Après ce fameux courrier, que se passe-t-il ?
Dès le lendemain, une réunion de crise est organisée. Nous sommes huit autour de la table, quatre ministres et quatre patrons du textile. On s’explique. «Tout sera réglé dans une semaine», me dit-on. Sauf que rien ne bougera. Les semaines passent, les mois. Aucune nouvelle du ministère du Travail, chargé de délivrer les permis.
D’où votre sortie il y a dix jours ?
Ce n’était pas prémédité.
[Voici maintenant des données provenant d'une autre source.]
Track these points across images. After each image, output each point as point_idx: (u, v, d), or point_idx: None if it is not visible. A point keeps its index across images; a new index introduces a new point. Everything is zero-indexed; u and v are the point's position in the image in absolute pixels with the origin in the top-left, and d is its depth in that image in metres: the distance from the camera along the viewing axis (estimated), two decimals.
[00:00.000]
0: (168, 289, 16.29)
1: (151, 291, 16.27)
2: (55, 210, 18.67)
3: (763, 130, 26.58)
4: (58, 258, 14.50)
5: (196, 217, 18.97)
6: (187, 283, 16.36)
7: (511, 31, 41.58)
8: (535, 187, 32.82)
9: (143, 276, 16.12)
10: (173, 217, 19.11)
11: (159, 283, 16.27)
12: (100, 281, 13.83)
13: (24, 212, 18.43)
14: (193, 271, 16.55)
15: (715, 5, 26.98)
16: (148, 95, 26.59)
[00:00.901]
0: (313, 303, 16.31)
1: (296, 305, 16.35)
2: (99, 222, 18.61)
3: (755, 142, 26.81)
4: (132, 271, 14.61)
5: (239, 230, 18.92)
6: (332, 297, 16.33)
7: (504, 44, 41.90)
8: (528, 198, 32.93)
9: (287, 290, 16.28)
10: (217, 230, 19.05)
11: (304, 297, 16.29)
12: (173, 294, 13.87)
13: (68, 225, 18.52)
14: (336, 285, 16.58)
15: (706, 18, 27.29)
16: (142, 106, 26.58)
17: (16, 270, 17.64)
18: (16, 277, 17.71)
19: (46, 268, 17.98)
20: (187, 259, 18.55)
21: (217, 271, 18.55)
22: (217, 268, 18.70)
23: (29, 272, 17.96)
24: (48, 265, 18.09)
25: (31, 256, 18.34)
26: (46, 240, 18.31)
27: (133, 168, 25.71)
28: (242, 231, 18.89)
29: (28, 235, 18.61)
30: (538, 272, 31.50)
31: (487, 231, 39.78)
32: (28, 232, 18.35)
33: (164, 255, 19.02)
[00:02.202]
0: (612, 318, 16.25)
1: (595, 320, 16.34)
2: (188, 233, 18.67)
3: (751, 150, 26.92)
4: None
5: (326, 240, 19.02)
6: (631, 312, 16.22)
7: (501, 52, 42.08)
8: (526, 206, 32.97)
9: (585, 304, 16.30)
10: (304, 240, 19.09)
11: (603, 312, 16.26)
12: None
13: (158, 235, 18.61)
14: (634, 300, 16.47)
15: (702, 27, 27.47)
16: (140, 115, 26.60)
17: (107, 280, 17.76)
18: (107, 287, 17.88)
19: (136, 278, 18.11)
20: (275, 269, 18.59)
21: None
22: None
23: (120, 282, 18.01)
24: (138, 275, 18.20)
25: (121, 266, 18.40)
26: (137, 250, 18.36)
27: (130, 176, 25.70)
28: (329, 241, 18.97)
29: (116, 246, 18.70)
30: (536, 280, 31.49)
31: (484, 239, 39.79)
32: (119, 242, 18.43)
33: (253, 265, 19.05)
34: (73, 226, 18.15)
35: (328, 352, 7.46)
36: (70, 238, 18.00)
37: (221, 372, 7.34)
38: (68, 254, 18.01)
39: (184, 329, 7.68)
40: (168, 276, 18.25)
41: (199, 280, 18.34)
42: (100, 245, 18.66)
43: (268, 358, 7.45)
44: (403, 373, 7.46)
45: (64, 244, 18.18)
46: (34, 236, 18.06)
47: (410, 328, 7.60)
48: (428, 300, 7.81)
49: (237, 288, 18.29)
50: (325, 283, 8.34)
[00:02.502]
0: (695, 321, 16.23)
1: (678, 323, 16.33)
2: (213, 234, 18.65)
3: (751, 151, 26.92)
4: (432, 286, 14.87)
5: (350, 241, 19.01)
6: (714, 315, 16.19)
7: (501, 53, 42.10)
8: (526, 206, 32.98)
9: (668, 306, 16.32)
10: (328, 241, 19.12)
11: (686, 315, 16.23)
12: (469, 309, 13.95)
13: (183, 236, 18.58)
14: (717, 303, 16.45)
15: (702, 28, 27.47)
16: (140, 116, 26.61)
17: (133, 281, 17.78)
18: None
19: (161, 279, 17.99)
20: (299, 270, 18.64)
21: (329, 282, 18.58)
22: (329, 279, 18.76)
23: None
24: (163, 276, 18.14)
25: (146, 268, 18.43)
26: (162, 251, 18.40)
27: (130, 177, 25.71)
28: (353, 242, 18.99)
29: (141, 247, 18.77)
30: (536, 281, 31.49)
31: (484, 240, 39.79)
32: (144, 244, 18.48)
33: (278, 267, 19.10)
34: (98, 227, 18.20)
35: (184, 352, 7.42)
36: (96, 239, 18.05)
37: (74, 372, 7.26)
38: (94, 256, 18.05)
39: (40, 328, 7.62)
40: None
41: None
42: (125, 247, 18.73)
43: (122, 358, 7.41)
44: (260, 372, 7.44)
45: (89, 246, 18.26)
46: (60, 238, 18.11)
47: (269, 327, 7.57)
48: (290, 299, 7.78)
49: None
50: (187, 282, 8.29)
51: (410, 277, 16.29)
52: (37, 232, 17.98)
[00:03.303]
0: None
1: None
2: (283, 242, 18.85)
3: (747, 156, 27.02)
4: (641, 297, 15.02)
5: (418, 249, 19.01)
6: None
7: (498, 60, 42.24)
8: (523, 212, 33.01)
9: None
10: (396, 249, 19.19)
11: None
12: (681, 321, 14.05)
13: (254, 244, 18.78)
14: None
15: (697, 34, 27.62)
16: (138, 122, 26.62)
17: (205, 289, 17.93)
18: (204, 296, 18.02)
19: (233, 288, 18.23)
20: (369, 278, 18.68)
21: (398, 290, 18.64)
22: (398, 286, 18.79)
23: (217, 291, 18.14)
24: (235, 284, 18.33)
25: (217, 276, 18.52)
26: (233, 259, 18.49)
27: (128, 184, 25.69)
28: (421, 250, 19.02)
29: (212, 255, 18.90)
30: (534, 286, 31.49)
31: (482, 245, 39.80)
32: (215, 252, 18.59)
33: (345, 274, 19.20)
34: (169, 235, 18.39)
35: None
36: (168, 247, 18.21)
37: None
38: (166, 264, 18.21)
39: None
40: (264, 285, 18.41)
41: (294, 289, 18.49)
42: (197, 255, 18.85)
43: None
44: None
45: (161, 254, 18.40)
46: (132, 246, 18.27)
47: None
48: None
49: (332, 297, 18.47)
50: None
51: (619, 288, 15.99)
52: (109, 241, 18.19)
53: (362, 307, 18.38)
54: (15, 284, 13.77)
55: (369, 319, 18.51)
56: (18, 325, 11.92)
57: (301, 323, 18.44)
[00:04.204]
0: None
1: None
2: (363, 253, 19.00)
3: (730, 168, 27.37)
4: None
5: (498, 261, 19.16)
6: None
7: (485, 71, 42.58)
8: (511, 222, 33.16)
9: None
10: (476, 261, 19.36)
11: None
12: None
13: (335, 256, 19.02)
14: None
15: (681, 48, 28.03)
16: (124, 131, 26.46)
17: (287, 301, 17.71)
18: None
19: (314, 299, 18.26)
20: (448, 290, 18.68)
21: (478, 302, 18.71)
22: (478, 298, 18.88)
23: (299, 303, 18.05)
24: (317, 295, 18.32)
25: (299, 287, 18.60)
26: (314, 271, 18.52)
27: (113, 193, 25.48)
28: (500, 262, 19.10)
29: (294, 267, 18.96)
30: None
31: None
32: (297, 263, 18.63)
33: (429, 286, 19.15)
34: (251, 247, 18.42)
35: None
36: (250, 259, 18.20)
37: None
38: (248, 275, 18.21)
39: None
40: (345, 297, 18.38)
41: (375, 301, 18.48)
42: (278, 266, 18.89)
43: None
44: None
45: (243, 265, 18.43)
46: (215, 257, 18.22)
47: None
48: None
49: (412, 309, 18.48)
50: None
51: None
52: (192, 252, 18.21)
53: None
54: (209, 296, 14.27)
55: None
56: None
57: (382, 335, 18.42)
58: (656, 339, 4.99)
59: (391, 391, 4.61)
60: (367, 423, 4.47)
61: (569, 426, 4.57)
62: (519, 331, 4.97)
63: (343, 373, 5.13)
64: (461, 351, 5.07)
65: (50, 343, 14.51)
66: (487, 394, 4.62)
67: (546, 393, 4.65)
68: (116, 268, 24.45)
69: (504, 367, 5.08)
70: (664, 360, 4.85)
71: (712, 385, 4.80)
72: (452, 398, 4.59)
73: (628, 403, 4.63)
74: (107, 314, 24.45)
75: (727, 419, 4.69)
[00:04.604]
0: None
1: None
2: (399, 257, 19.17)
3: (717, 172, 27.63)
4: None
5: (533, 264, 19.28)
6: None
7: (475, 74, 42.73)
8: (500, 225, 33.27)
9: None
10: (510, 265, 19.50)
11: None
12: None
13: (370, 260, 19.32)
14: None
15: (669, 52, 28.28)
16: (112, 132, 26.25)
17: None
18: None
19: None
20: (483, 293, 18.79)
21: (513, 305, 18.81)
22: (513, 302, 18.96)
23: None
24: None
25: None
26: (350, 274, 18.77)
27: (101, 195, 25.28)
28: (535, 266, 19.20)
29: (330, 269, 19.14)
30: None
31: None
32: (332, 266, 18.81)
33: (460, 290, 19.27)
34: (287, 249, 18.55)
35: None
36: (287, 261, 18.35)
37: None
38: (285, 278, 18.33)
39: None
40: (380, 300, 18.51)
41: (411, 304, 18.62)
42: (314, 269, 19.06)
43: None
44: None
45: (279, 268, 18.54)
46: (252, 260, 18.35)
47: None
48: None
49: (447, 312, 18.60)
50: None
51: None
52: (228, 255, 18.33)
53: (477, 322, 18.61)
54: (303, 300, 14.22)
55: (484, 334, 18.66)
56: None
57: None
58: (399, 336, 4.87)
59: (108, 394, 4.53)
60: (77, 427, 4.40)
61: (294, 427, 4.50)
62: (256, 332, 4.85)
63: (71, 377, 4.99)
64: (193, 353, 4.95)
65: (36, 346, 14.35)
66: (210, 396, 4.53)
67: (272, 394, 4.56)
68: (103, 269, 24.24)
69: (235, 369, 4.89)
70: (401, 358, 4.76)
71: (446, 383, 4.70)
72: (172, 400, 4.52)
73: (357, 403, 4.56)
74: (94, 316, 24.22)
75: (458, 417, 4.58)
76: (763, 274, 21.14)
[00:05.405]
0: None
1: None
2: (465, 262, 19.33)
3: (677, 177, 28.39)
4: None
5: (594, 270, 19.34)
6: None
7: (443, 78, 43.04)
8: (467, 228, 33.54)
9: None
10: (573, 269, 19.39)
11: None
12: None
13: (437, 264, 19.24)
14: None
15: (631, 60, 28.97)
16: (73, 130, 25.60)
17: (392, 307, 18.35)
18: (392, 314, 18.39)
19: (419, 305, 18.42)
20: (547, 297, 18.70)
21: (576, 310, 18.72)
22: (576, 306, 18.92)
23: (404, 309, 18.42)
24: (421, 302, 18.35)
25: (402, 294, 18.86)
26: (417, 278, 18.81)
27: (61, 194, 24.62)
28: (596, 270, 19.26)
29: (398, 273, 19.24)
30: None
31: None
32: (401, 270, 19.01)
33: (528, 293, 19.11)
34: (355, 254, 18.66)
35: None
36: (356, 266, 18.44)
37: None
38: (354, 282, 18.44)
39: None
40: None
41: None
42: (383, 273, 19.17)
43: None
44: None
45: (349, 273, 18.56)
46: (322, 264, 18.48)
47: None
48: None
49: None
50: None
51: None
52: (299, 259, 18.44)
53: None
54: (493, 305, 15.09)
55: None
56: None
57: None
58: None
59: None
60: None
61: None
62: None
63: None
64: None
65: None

J’étais invité à une fonction, des journalistes m’ont vu et m’ont mitraillé de questions : «Alors, ce projet de délocalisation ? Vous allez de l’avant ?» Cela faisait trois mois que je songeais à partir, je ne me voyais pas mentir.
Vous est-il arrivé de vous dire que le gouvernement vous faisait payer vos généreuses contributions au Parti travailliste ?
(Il recule) Naaaan ! Je ne fais pas de politicaille. Je vais même vous faire une confidence : je suis l’ami de tout le monde.
Vous voulez dire que vous avez donné autant au vainqueur ?
Absolument.
Et donc, quand et comment la situation s’est-elle décantée ?
Là, en début de semaine. J’ai eu des discussions intenses à tous les niveaux. Y compris avec le Premier ministre. J’ai vu aussi les ministres Callichurn et Soodhun. Aujourd’hui, je suis très optimiste.
Le ministre du Travail, on comprend. Mais pourquoi M. Soodhun ?
Parce qu’il a cette capacité à faire bouger les lignes.
La «stupide» réglementation estelle au panier ?
Elle le sera dans quelques jours.
Qu’est-ce qui vous fait dire cela ?
J’ai obtenu des garanties.*
Les mêmes qu’il y a trois mois ?
C’est différent, j’ai la parole du Premier ministre. Quand sir Anerood dit quelque chose, il le fait. J’ai une confiance totale (il appuie) en lui.
Que vous a-t-il dit ?
Pa trakasé, mo kompran zot sousi, on va faire le nécessaire dans les plus brefs délais. Il a compris l’urgence de la situation.
Diriez-vous que le gouvernement «surfocalise» sur les nouveaux secteurs d’activités, en délaissant les pans traditionnels ?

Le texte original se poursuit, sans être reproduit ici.